Algérie

La France instrumentalise le MNLA pour se repositionner dans ses anciennes colonies



La France instrumentalise le MNLA pour se repositionner dans ses anciennes colonies
- Pensez-vous que la guerre en Libye a été un déclencheur de la crise au Nord-Mali ' Cela me semble évident. Le conflit libyen a alimenté la rébellion touareg en armes. Nous ne sommes pas à la première édition de ce soulèvement. Cela dit, la situation est incomparable avec ce que nous avons connu avant. Ce n’est plus juste une insurrection interne puisqu’on voit la participation d’AQMI et de cette organisation, dont personne n’avait entendu parler, Ançar Eddine.
- Croyez-vous, après quelques semaines de recul, que l’armée malienne a échoué et que le Mali sera amputé définitivement du Nord ' Il n’y a rien de définitif. Il faut préciser qu’en parlant du Nord, on englobe tout de même les deux tiers du territoire. L’armée malienne est à reconstituer et à consolider. Je pense que le déséquilibre des rapports de force a permis à la rébellion de gagner du terrain. Certes, nous avons été surpris mais cela nous a permis de savoir que l’armée était défaillante. Le peuple sait que l’Azawad ne correspond pas à une réalité historique qui puisse justifier l’occupation du Nord. Même si c’était le cas, il n’y a pas que les Touareg dans cette région. Amputer le Mali de sa multiethnicité ne serait pas envisageable.  
- Pensez-vous que l’investiture de Dioncounda Traoré va accélérer les élections ' Il est prévu dans la Constitution, en cas de vacance du pouvoir, que le président de l’Assemblée nationale remplace le président de la République. Il a le devoir d’organiser les élections en 25 jours ou, maximum, 40 jours. Vu que 200 000 Maliens sont réfugiés hors du territoire, ce n’est pas une priorité. On doit s’occuper d’eux, ainsi que des femmes, des enfants et des personnes âgées coincées dans les régions nord, privées de tout, qui deviennent les otages de ceux qui occupent le terrain.

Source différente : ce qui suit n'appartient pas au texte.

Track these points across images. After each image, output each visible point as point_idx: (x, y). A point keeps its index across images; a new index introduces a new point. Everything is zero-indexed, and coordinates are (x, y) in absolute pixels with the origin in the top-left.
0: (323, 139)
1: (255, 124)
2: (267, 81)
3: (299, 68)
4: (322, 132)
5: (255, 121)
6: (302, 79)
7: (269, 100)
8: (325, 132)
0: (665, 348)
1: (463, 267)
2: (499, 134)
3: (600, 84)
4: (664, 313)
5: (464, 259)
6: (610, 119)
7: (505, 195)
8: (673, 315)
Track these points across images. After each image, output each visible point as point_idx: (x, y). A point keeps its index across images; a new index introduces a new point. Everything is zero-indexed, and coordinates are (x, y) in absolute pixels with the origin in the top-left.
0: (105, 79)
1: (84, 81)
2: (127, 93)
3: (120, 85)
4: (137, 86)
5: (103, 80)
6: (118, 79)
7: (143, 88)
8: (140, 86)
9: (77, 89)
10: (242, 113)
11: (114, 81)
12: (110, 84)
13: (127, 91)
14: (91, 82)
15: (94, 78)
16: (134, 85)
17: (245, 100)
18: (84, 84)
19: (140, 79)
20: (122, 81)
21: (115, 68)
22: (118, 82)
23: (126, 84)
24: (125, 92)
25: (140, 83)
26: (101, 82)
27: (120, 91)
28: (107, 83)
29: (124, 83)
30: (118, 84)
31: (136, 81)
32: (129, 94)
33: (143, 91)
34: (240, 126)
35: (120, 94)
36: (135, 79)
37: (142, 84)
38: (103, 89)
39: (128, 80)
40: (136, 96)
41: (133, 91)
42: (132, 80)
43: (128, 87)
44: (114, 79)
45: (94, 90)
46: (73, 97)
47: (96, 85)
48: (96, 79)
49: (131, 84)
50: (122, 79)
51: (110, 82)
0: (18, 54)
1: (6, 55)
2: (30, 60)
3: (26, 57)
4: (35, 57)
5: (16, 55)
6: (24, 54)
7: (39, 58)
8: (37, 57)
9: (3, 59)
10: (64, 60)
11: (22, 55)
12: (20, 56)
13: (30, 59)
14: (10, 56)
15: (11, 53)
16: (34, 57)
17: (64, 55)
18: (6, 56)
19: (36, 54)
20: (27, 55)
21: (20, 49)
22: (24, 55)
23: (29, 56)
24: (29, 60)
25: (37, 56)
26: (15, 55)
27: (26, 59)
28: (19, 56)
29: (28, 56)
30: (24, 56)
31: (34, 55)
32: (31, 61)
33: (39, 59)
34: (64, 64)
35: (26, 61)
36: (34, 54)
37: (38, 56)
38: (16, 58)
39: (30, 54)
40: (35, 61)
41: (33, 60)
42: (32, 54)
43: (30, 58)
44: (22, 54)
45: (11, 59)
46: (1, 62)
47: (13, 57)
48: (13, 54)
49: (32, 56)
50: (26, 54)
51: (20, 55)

- Vous déplorez que la communauté internationale ne regarde que ses intérêts… Ceux qui ont pris la responsabilité de liquider El Gueddafi et son régime ont largement contribué à déséquilibrer la bande sahélienne, qui était déjà dans une situation précaire. L’Occident qui s’impose en donneur de leçon de démocratie dans le monde, et particulièrement en Afrique, n’hésite pas à maintenir des foyers de tension qui servent de prétexte pour déstabiliser les régimes. La France attendait du gouvernement malien davantage d’implication dans la lutte contre l’immigration, un contentieux connu. Le président Amadou Toumani Touré n’a pas signé l’accord de régularisation des migrants, et la France lui a reproché de ne pas avoir lutté avec fermeté contre Al Qaîda. Ajoutez à cela tous les enjeux miniers, pétroliers et géostratégiques. Pour sortir de la crise, les puissances occidentales veulent faire main basse sur les ressources naturelles de la bande sahélienne en prenant appui sur des dirigeants dociles. En Afrique, il n’y a jamais eu de coups d’Etat sans l’implication de la France.
- Ces pays feraient donc la course à l’installation de bases militaires et à l’exploitation des ressources… Nous sommes à un tournant grave de l’évolution des rapports entre les puissances industrialisées. Elles pensent qu’elles ont tout à gagner à la militarisation de la mondialisation. Il est évident aujourd’hui, avec l’émergence de la Chine, que ces pays ne sont plus maîtres à bord. La crise aux Etats-Unis ou en Europe trouve une réponse dans les richesses du continent africain. Comme en Côte d’Ivoire, en Libye, ils ont juste activé le levier diplomatique et médiatique, pour justifier leur présence. Il est temps que les peuples soient politiquement lucides et déterminés, comme au temps des libérations nationales, pour limiter les dégâts, et si possible nous libérer. Quand on observe l’impact médiatique accordé au MNLA et la prise de parole, on comprend que la France l’instrumentalise pour se repositionner dans ses anciennes colonies.
- Que se passera-t-il si la situation dégénère davantage ' Si le Mali implose, tous les pays frontaliers en paieront le prix malgré eux, car nous ne sommes pas assez visionnaires pour éviter les agressions étrangères. Il ne devrait plus y avoir de frontières entre les peuples d’Afrique pour commencer. Nous devons regarder, collectivement, vers l’Afrique.